1st: - thank you to Robin and Carlos for helping us with a handler today, so Gabor could show and koer two males in the working class. :hug::hug: When I contacted Robin for a handler to help run Quasi around the ring (Gabor would stack, do off leash and koer) - she jumped in and got a handler immediately. We had not met Robin or Carlos before in person (know them from the boards) and really appreciate their support.

Scheld was the judge and was smiling at Gabor, as he jumped back and forth between the two males, Quasi and Griff - he did the off leash running, stacking on both, handling for Griff and both koers. All today - thank you to the club, so people form out of town could get down and on the road.

Both males are KK1: Quasi HOT (training, titling, koer) and Griff breeder HOT (training, titling, koer). This makes all our males HOT KK1 (Enzo and Frodo WUSV/FCI, Quasi and Griff - from our breeding).


----------



## robinhuerta (Apr 21, 2007)

Sue,
Your dogs were awesome! Gabor is a very nice man, and handled those 2 boys perfectly.
*BTW...I'm in love with Quasi *...and so were most people there!
Bitework was excellent on both dogs! CONGRATS!!
We were happy to help in any way! ANYTIME!
WONDERFUL DOGS!


----------



## WarrantsWifey (Dec 18, 2010)

Oh wish I was there!!! Any pictures???


----------



## robinhuerta (Apr 21, 2007)

The club took pictures...and Julie Richards (Alta Toll-Haus) was hanging with us...she was taking pictures...someone should have some up within a few days???
Robin


----------



## WarrantsWifey (Dec 18, 2010)

Yay! Quasi is Killians sire! So I'm ALWAYS interested in what goes on with Sue and Quasi!


----------



## robinhuerta (Apr 21, 2007)

Victoria,
Quasi is a very nice male! Full of character and self confidence...he turned quite a few heads today! Sue and Gabor have all the *right* to be highly proud of both those dogs!
Judge Scheld is an excellent judge to present the WL dog to...
He judges each dog fairly...I would recommend him to any owner or breeder of the WL dog.

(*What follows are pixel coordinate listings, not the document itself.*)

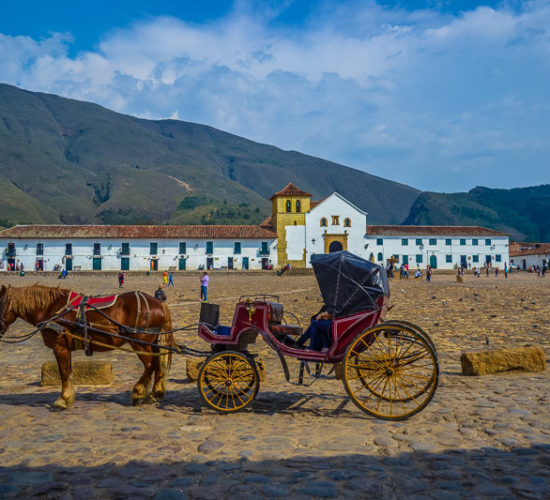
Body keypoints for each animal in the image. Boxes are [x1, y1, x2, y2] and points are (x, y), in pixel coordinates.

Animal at [0, 286, 176, 410]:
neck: (51, 309)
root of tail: (159, 303)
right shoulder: (65, 347)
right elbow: (69, 372)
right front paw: (69, 397)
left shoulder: (59, 345)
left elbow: (63, 372)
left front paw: (62, 400)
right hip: (151, 343)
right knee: (158, 365)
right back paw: (154, 393)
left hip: (140, 342)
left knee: (150, 365)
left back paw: (139, 393)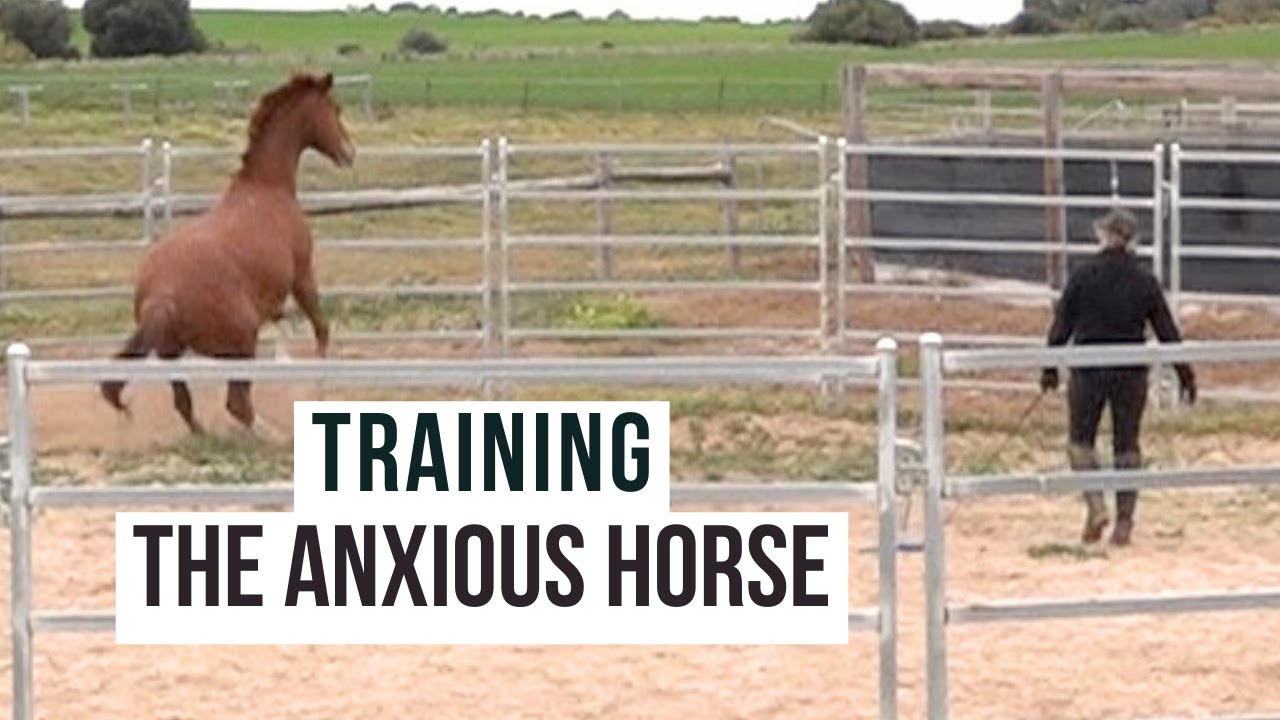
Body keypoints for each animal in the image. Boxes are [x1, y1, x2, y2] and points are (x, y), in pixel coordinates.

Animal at [101, 72, 355, 434]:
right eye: (335, 108)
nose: (349, 152)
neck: (266, 188)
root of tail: (162, 295)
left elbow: (285, 321)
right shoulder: (302, 274)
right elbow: (321, 327)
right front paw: (318, 385)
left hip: (171, 354)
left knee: (186, 405)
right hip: (242, 343)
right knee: (238, 404)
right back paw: (271, 433)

I can only hope to see more WL's being presented in the near future.


----------



## Smithie86 (Jan 9, 2001)

I can not say enough about the support from Robin and Carlos. People I talked to were suprised that we had not met before and when we asked for support, no hesitation. 

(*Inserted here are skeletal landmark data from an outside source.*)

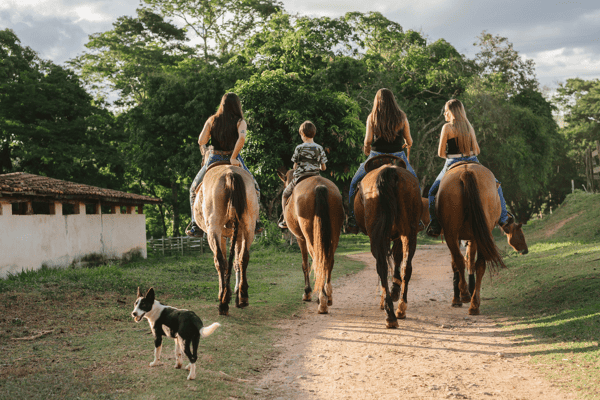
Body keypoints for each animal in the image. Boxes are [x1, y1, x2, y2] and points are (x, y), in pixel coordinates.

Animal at [191, 162, 258, 316]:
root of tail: (229, 173)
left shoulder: (220, 235)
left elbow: (223, 261)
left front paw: (225, 294)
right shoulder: (238, 234)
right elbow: (236, 261)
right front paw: (237, 294)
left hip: (214, 229)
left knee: (220, 261)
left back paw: (223, 303)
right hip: (248, 226)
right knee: (243, 257)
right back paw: (243, 297)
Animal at [276, 170, 342, 314]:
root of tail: (319, 186)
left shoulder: (300, 238)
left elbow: (305, 264)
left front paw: (307, 293)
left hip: (310, 236)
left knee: (318, 261)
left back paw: (322, 301)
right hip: (334, 233)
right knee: (329, 261)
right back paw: (328, 297)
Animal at [354, 156, 420, 328]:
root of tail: (390, 171)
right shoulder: (397, 235)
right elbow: (398, 258)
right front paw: (394, 291)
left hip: (377, 237)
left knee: (382, 267)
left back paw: (390, 313)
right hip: (409, 233)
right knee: (406, 267)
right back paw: (401, 308)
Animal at [434, 162, 528, 316]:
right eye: (520, 235)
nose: (526, 250)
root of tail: (466, 171)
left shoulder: (466, 238)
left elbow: (462, 262)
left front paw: (458, 297)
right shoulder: (472, 237)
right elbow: (468, 262)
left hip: (453, 233)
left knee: (463, 261)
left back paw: (466, 295)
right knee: (478, 264)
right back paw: (473, 303)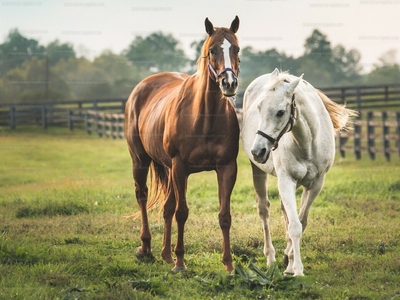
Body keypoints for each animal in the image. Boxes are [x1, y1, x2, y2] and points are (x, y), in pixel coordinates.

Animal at [125, 16, 239, 272]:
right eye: (212, 50)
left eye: (236, 49)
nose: (228, 83)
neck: (205, 117)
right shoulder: (180, 167)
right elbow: (182, 213)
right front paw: (180, 262)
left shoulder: (227, 168)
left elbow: (224, 215)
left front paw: (229, 265)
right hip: (140, 161)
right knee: (142, 196)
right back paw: (146, 248)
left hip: (167, 169)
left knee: (166, 206)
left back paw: (165, 254)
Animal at [241, 68, 356, 276]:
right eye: (259, 107)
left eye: (280, 112)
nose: (258, 151)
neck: (307, 143)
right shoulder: (287, 180)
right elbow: (294, 226)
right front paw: (298, 270)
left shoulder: (316, 184)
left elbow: (300, 222)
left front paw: (291, 262)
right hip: (259, 172)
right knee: (264, 210)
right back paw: (271, 259)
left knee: (286, 214)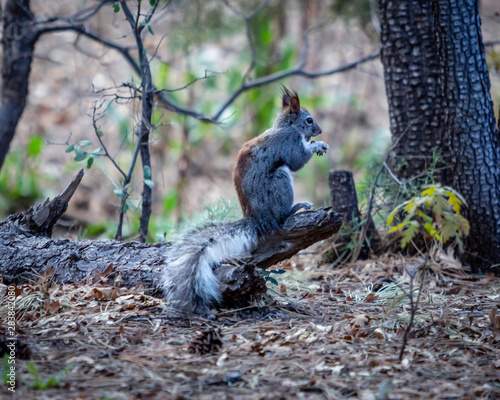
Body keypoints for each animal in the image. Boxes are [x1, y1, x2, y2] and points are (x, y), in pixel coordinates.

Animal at [162, 87, 330, 316]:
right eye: (309, 120)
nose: (320, 131)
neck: (286, 127)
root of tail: (257, 218)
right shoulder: (289, 143)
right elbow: (297, 161)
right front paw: (317, 146)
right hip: (279, 182)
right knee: (281, 215)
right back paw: (296, 208)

That is what it should be about. Not based on specific kennel/breeder affiliation, transactions, business, etc - but support. That is how I grew up in the sport years ago and how Menlo Park was when I was in CA. That is how it is with the groups that we know in Europe and some people here. I did not have a dog from Randy Tyson, yet she supported me 1000% in training, titling and showing him, from the time he was a puppy to the day he died.


----------



## Smithie86 (Jan 9, 2001)

robinhuerta said:


> Sue,
> Your dogs were awesome! Gabor is a very nice man, and handled those 2 boys perfectly.
> *BTW...I'm in love with Quasi *...and so were most people there!
> Bitework was excellent on both dogs! CONGRATS!!
> ...


 
:laugh:
That is the running joke with Frod and Quasi. Jim nicknamed Frodo the punk and Quasi the hunk.....


----------



## GSDBESTK9 (Mar 26, 2002)

Congratulations Sue!!!


----------



## GSDElsa (Jul 22, 2009)

Congrats! What a great weekend for all!


----------